LALIT's Women's Commission held a three day residential seminar over the weekend to discuss three aspects of the party's politics, and to relate all three to the actual present preoccupations of working women. The first of the three areas of discussion were the post-general election political situation. The session began with a reading of the recent Lalit pamphlet on the political context (see web article on Context) and then went on to discuss, in particular, which social classes the new Government and new opposition represent.

The new Labour Party and its allies government has already made bus transport free for all students right up to University level, for everyone over 60 years of age, and for everyone who is handicapped. The price of milks has been lowered by forcing importers and suppliers to respect fixed mark ups. The old age pensions have been reverted to their "universal" mode, that is to say no-one has to prove that they earn less than any amount in order to qualify. These and other popular measures have made the Labour Party supporters to claim that their party "understands the lot of the needy", and has led the MMM and its allies in opposition to cry "wait and see how after the Municipal elections the Government will make you pay."
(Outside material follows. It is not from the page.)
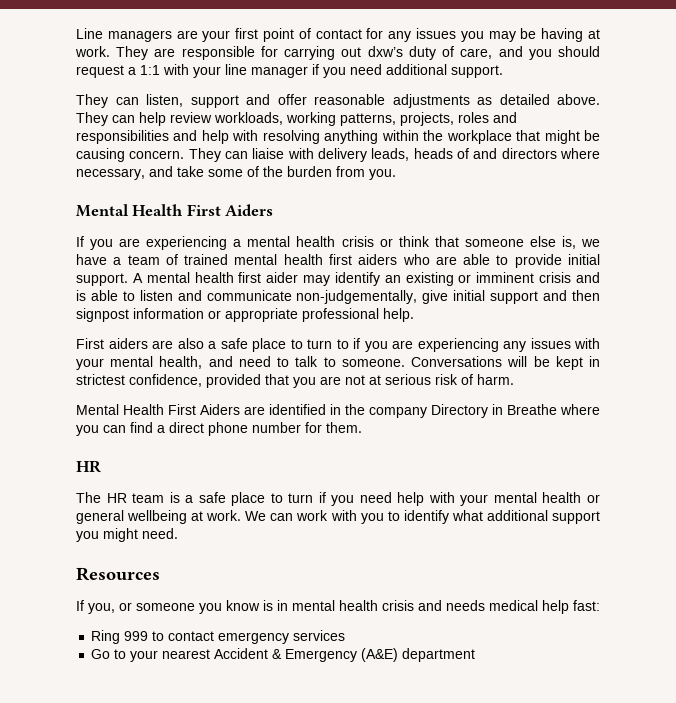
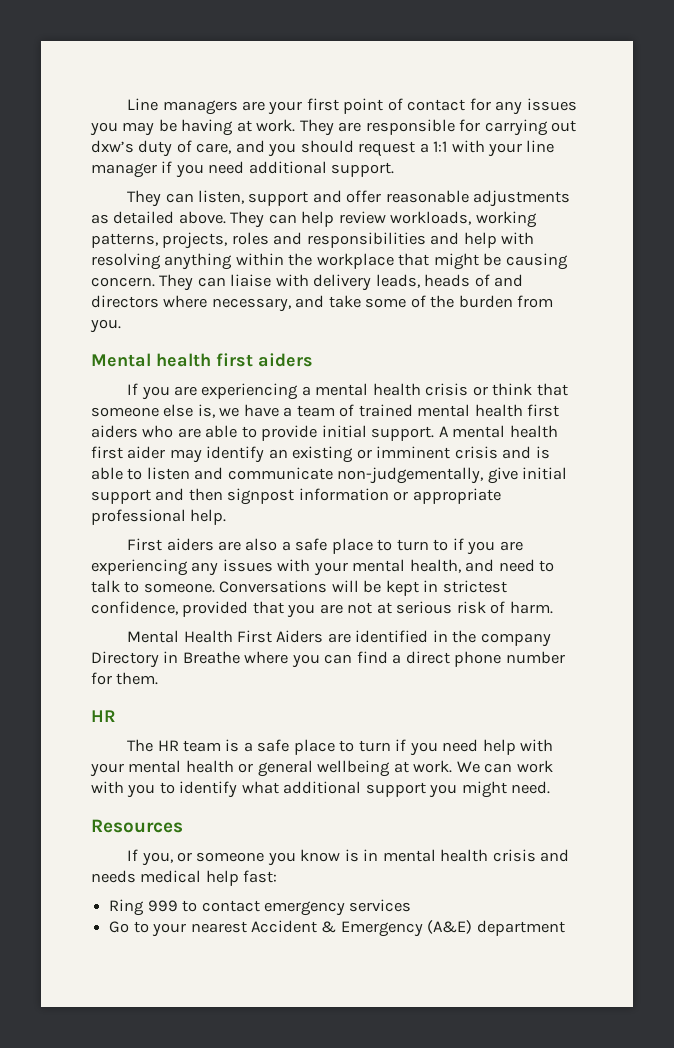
[132,204,274,216] Health First Aiders -> [156,353,313,367] health first aiders

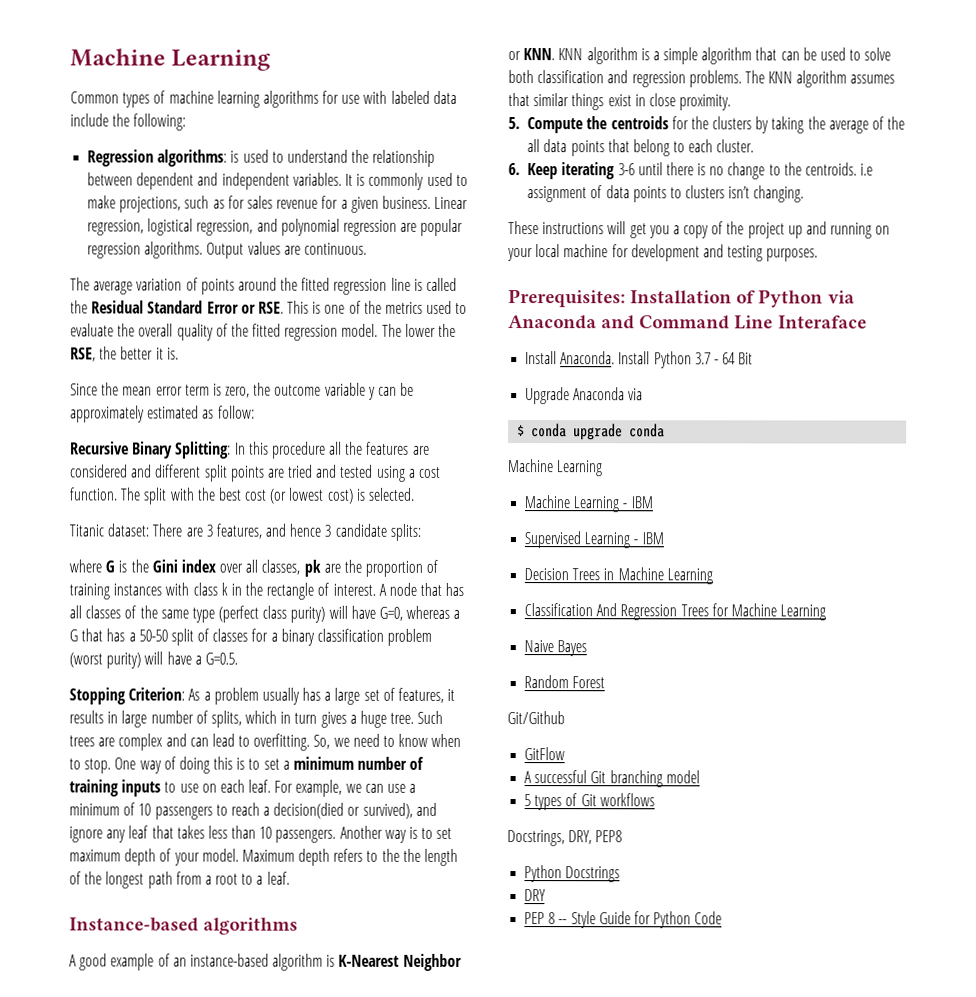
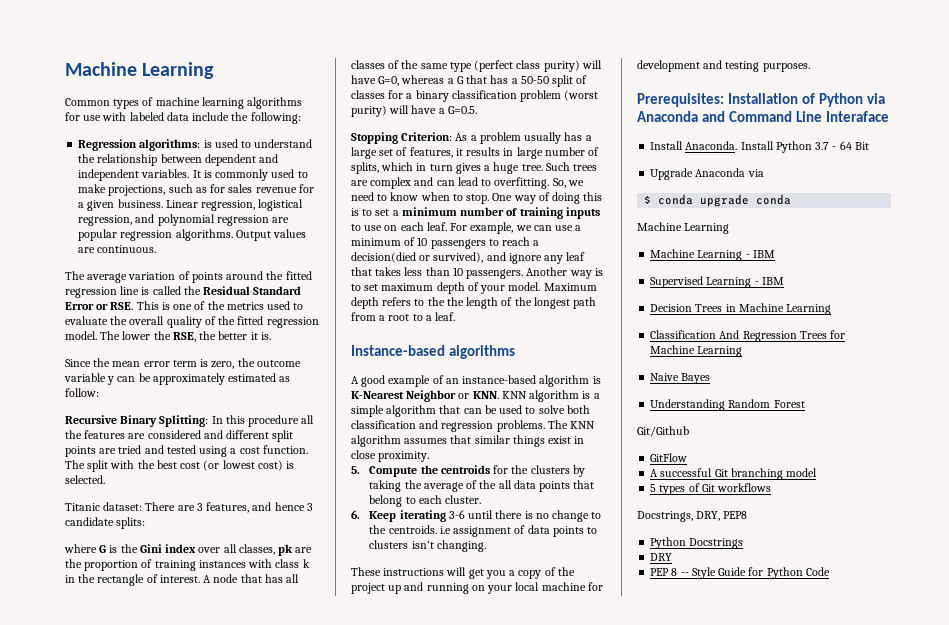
(588, 648) none -> [650,399,726,411] Understanding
But how does Lalit explain these measures? The Social Alliance government clearly represents a particular section of the bourgeoisie
which wants to become, through state intervention, a part of the really big time players. In order to get enough power to make the existing big bourgeoisie "make space", the Labour Party with its Social Alliance partners has started in its first 100 days back in government, to implement a series of pro-working class measures so that it gets social support sufficient to force the big bourgeoisie into a more congenial mood. So, when the Labour Party talks of "democratizing the economy", what they mean is that the Cheecooree Estate can also be in line for a permit for Integrated Resort Scheme developments, not just Medine and Deep River Beau Champ, when they all lay off workers.

The MMM has come to represent no class interests at all. After having given up representing the interests of the working class and other oppressed classes, as from about 1981, just as LALIT predicted would happen, it has gradually inexorably liquidated itself as a party. It now no longer represents even the big bourgeoisie, which is having to resort to the PMSD and PMXD for a future party. Meanwhile the PMSD and PMXD talk of re-uniting, while MMM continues to lose members and agents to both, as well as to the Labour Party. The MMM's main ally, the MSM, continues to weaken further. It was a party that existed only in Government really; out of Government it is very weak.

The session on the economy began with reading the leaflet that came from Lalit's last week's press conference on the crisis in the sugar industry. (See web article.) This showed up the precise nature and pattern of the unfolding crisis in the sugar industry. Women then discussed Agro-Industry Minister Boolell's "Road Map" for the sugar industry for the next 10 years. They also studied the way in which the bourgeoisie through the MSPA and Chamber of Agriculture are responding to both the crisis itself and to the Roap Map. Then Lalit's own proposal and transitional program were discussed. From the point of view of ordinary working women, it is the question of unemployment and of the temporary and seasonal nature of work that presents itself as the problem.

A whole session was devoted to the question as to what exactly a "demand" is, what a "good" demand is in the sense that it brings about dynamic changes and the possibility of dynamic changes towards our ultimate goals, and how to spot a really bad demand. Examples from the women's movement issues were often used. As when a woman is raped in a particularly vile way, there are people who say "Bring back death penalty!" or "Introduce castration!" when such actions only amplify destructivity and even codify the very barbarity against which people are protesting. These type of demands are the worst type of demands, in that they even strengthen the very patriarchy, the very macho attitudes, that are indeed the root cause of rape.

The seminar was a wonderful experience for all of us in it.

Further meetings were planned in a decentralized way by women members present.